Politische Kultur. Ein Lehrstück (Peter Söhren)
»Das wird die politische Kultur des Landes bereichern«, sprach Peter Altmaier, parlamentarischer Geschäftsführer der Unionsfraktion im Deutschen Bundestag. Gemeint war damit das Verhalten eines Bundesministers, der sich gegenüber dem Parlament und der Öffentlichkeit gegen den Vorwurf, er sei ungeeignet für ein so hohes Amt, zu verteidigen hatte. Um den Tatbestand kurz zu resümieren: Da hat sich ein hastig aufstrebender Jungpolitiker auf dem Wege zum »Kronprinzen« nebenher einen akademischen Titel verschafft – durch »Täuschung großen Stils«, wie die Frankfurter Allgemeine feststellte, die ihn bewundert hatte, bis der »Blödsinn«, wie der Missetäter selbst nun sein Werk nannte, auffiel. Zunächst ging er in scharfe Abwehr: »Abstrus« sei es, von einem Plakat zu reden; allenfalls könnten beim Setzen des Textes einige Quellenangaben vergessen worden sein. Dann wollte er den Doktortitel »zeitweilig nicht benutzen«, ihn aber, wenn er die Vorwürfe entkräftet habe, wieder in Gebrauch nehmen. Bald darauf bat er die zuständige Universität, seine Dissertation als nicht eingereicht zu betrachten – ein ungewöhnliches Ansinnen eines Menschen, der über ein juristisches Examen verfügt. Und schließlich präsentierte er sich im Bundestag als Pechvogel: Seine wissenschaftliche Arbeit sei tatsächlich nicht akzeptabel, aber bei deren Anfertigung habe er die »handwerklichen Fehler« nicht bemerkt, so etwas wie ein bewußtloser Betrug liege da vor. Und bei alledem mahnte der Mann seine Kritiker ab: Am Hindukusch müßten deutsche Soldaten ihr Leben riskieren, um sie solle man sich rückenstärkend kümmern und nicht um die Lappalie einer »Fußnote«, nämlich seiner zu Unrecht erworbenen Doktorwürde.
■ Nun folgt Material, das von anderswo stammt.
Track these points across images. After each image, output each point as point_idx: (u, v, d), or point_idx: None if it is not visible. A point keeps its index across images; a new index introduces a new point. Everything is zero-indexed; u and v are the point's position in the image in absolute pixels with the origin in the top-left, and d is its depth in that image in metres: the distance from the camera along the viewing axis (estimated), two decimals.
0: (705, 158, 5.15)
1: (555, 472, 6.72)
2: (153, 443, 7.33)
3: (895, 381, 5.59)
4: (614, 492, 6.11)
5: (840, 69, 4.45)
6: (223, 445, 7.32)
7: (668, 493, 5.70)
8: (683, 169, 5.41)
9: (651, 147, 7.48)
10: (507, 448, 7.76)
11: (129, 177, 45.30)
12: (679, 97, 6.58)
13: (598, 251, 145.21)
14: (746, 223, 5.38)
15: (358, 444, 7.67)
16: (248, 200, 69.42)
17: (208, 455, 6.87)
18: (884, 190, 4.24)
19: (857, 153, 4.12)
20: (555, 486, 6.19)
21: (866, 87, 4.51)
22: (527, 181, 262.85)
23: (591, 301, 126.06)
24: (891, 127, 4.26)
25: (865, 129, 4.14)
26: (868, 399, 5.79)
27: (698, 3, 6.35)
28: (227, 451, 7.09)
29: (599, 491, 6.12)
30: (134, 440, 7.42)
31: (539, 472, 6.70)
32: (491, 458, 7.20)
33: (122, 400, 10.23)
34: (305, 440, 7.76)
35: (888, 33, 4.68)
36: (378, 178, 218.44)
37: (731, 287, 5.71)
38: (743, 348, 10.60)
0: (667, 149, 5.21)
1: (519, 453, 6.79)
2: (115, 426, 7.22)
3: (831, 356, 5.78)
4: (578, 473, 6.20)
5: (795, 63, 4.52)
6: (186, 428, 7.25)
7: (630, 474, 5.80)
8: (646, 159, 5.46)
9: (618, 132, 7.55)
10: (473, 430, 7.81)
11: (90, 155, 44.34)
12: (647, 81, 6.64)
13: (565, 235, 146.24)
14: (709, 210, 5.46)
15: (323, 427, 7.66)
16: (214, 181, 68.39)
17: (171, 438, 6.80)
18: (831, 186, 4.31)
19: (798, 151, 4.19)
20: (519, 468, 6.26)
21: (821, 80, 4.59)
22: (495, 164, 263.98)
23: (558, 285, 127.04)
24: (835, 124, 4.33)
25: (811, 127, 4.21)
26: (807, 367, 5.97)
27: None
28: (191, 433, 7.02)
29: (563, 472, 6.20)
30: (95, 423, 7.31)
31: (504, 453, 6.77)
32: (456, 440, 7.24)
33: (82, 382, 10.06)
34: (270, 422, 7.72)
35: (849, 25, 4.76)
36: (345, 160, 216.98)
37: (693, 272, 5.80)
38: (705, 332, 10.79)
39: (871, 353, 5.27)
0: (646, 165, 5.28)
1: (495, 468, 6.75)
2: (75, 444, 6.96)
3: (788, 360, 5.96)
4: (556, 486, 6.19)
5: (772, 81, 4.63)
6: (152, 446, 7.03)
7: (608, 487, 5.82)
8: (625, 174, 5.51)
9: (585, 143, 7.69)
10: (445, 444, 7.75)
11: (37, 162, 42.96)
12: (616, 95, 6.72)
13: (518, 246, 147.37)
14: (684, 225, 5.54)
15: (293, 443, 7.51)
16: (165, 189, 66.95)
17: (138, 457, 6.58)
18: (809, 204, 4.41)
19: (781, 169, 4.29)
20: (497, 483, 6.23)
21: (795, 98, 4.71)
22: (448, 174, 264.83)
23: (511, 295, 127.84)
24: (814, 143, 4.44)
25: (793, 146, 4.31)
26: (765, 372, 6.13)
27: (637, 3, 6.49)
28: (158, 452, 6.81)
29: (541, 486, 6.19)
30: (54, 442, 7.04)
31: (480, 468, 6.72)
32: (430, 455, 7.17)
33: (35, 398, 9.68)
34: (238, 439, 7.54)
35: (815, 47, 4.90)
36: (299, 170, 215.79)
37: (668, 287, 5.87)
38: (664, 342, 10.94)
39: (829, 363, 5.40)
Fehltritte ehrgeiziger Aufsteiger sind nichts Außergewöhnliches. Zum historischen Ereignis wurde dieser Fall durch die Reaktionen der regierenden Parteien, deren Gunst der falsche Doktor sein hohes Amt verdankt, vor allem durch die Reaktion der Bundeskanzlerin: »Ich habe volles Vertrauen zu Karl-Theodor von Guttenberg«, sagte Angela Merkel in Kenntnis der geschilderten Vorgänge.
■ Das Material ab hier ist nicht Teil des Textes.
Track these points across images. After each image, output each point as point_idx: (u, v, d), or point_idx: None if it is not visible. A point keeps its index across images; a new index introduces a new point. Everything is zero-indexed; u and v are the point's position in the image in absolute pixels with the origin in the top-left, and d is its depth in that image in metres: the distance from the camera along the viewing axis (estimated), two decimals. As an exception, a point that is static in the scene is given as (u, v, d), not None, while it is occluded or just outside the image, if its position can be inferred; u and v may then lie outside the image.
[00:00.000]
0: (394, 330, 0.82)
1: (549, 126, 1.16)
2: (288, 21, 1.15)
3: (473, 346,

In Wahrheit drückte sie damit ihr volles Vertrauen in die meinungsmachenden Fähigkeiten der Bild-Zeitung aus. Dieses täglich von rund zehn Millionen Deutschen gelesene Blatt hielt an der Ambition fest, den Militärminister als Volkshelden zu etablieren. »Scheiß auf den Doktor«, den Titel, empfahl der Bild-Kommentator.
So schien eine neue Verhaltensregel für diejenigen geschaffen, die in öffentlichen Diensten stehen oder dahin streben: Erschwindelt euch Zertifikate, wenn ihr sie haben wollt. Fallt ihr dabei auf, versucht es mit Ausreden, Finten und Ablenkungsmanövern. Auf Rechtmäßigkeit kommt es nicht an, entscheidend ist eure Brauchbarkeit für Zwecke der Regierenden und für das politische Marketing ...
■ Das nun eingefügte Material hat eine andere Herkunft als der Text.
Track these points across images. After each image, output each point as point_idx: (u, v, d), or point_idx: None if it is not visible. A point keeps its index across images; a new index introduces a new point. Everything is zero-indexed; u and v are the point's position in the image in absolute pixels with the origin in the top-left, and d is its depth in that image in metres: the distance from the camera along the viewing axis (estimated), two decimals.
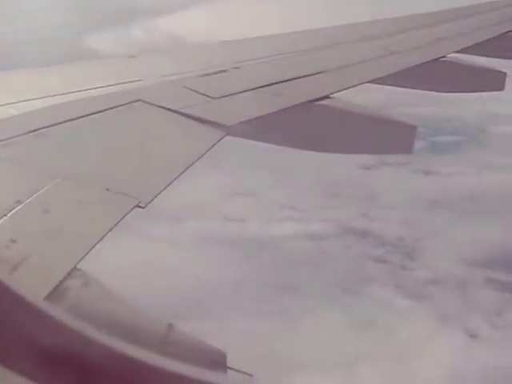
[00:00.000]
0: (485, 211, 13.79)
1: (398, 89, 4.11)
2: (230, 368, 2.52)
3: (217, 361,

So wäre die »politische Kultur«, wie Peter Altmaier sagte, um einen Leitwert reicher geworden – wenn nicht Zigtausende Studierende und Doktoranden im Internet protestiert hätten: Guttenbergs Bereicherung wäre auf ihre Kosten gegangen, hätte ihre wissenschaftliche Arbeit entwertet. Wer auf Zertifikate angewiesen ist, wird zu Recht eher auf Bild scheißen als auf den Doktor.